§ Material for this task
* BEGIN *
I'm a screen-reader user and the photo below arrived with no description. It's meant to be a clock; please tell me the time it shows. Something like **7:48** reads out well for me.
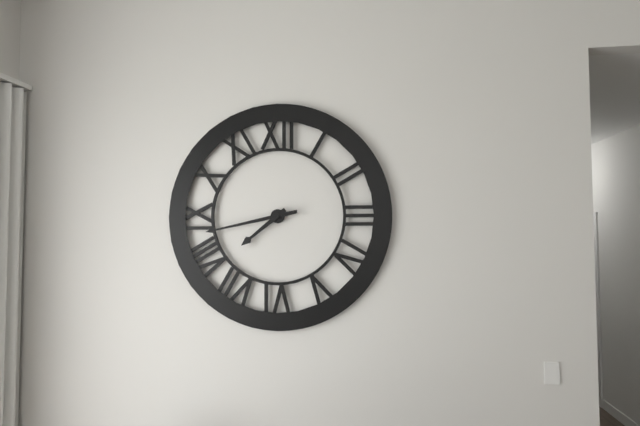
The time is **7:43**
* END *
* BEGIN *
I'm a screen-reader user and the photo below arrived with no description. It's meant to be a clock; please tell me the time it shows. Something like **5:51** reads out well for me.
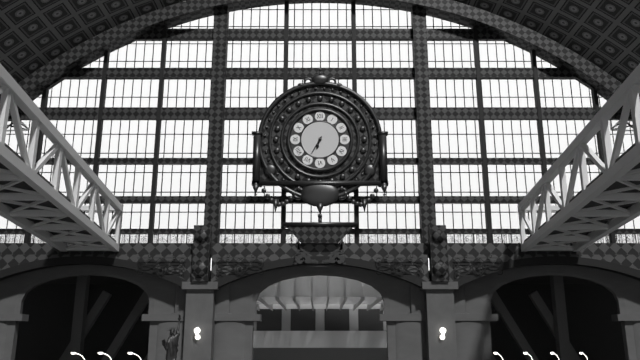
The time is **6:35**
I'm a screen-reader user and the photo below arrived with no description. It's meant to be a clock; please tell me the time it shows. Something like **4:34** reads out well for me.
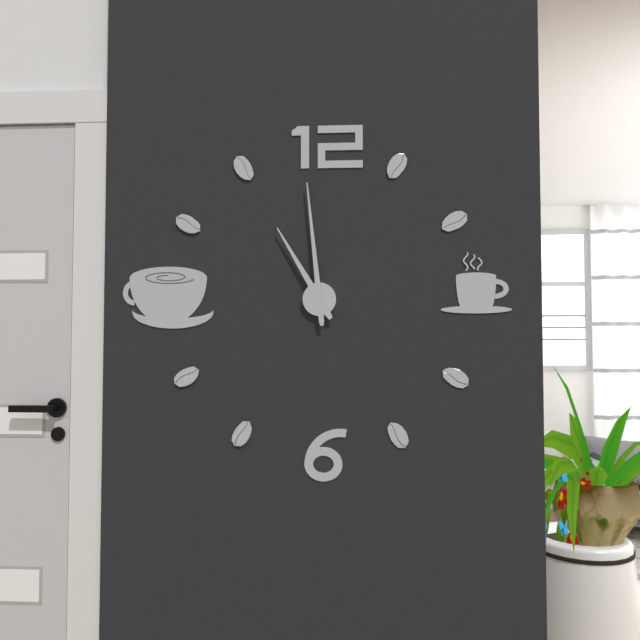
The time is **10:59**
* END *
* BEGIN *
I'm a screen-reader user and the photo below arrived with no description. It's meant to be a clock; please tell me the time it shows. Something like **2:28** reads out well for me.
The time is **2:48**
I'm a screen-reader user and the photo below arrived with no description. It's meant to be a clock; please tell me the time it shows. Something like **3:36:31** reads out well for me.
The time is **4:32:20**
* END *
§ Written request
Please rewrite the lines starting with the line that contains "like **7:48** reads out well for me." and going on through the line that contains "The time is **7:43**" as a JSON list of strings, one string for each line, with blank lines left out. Leave the pictures out of the answer.

§ Finished task
[
  "I'm a screen-reader user and the photo below arrived with no description. It's meant to be a clock; please tell me the time it shows. Something like **7:48** reads out well for me.",
  "The time is **7:43**"
]